Meyers Großes Taschenlexikon in 25 Bänden
Tragikomödie
Tragikomödi|e,dramat. Gattung, in der sich trag. und kom. Elemente wechselseitig durchdringen bzw. so zusammenwirken, dass die Tragik durch humorist. Brechung gemildert wird oder aber die tragisch gebrochene Komik die trag. Aspekte noch vertieft. Schon bei Plautus findet sich die T. als die Mischung des »Hohen« der Tragödie mit dem »Niedrigen« der Komödie, aber erst in der Renaissance wurde sie als besondere Gattung unter Aufhebung der Ständeklausel theoretisch begründet. Sie galt dann u. a. als »Tragödie mit glückl. Schluss«. Im Gefolge G. B. Guarinis (»Der treue Schäfer«, 1590) und T. Tassos (»Aminta«, 1580) entstanden bis Ende des 17. Jh. zahlr. tragikom. Schäferdramen sowie romaneske T., in Frankreich u. a. von J. de Rotrou, P. Corneille (»Der Cid«, 1637), in England u. a. von F. Beaumont, J. Fletcher, J. Marston, P. Massinger. Auch etliche Dramen Shakespeares (»Maß für Maß«, 1623), P. Calderón de la Barcas (»Das Leben ein Traum«, 1636) oder Molières (»Tartüff«, 1669) können als T. gelten.

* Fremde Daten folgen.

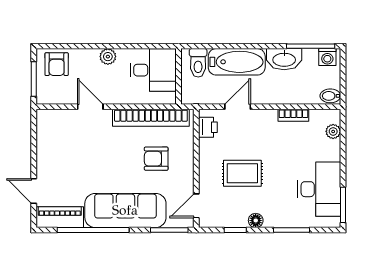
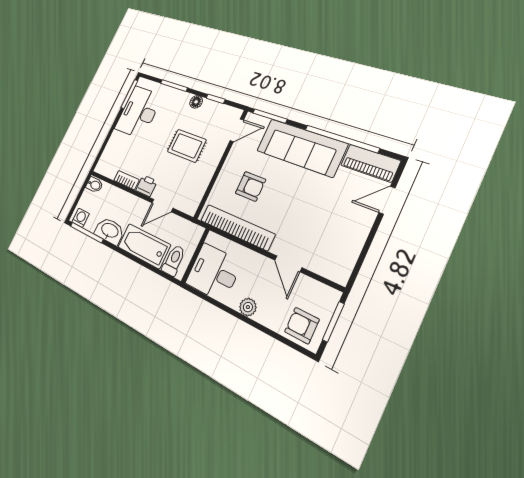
armchair: (57, 64) -> (302, 326), turned -90
printer: (208, 127) -> (146, 186), moved, turned 90
plant: (333, 131) -> (107, 155), removed
door: (34, 191) -> (387, 200), swing flipped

Die dt. klassizist. Poetik von M. Opitz bis J. C. Gottsched lehnte die T. als »Bastardgattung« ab. Erst das ambivalente Weltbild der Romantik gab ihr wieder einen Platz (L. Tieck, G. Büchner). Der Naturalismus nutzte die T., um die Wirklichkeit in ihrer Totale darzustellen (H. Ibsen, G. Hauptmann). Seit dem Expressionismus eröffnet die Gattung, nun häufig mit Mitteln der Groteske, neue Möglichkeiten, das moderne Bewusstsein dramatisch umzusetzen (absurdes Theater, B. Brecht, F. Dürrenmatt).
Literatur:
Guthke, K. S.: Geschichte u. Poetik der dt. T. Göttingen 1961.
Hirst, D. L.: Tragicomedy. London 1984.
Orr, J.: Tragicomedy and contemporary culture. Play and performance from Beckett to Shepard. Basingstoke 1991.
Ramm-Bonwitt, I.: Die komische Tragödie, auf mehrere Bde. ber. Frankfurt am Main 1997 ff.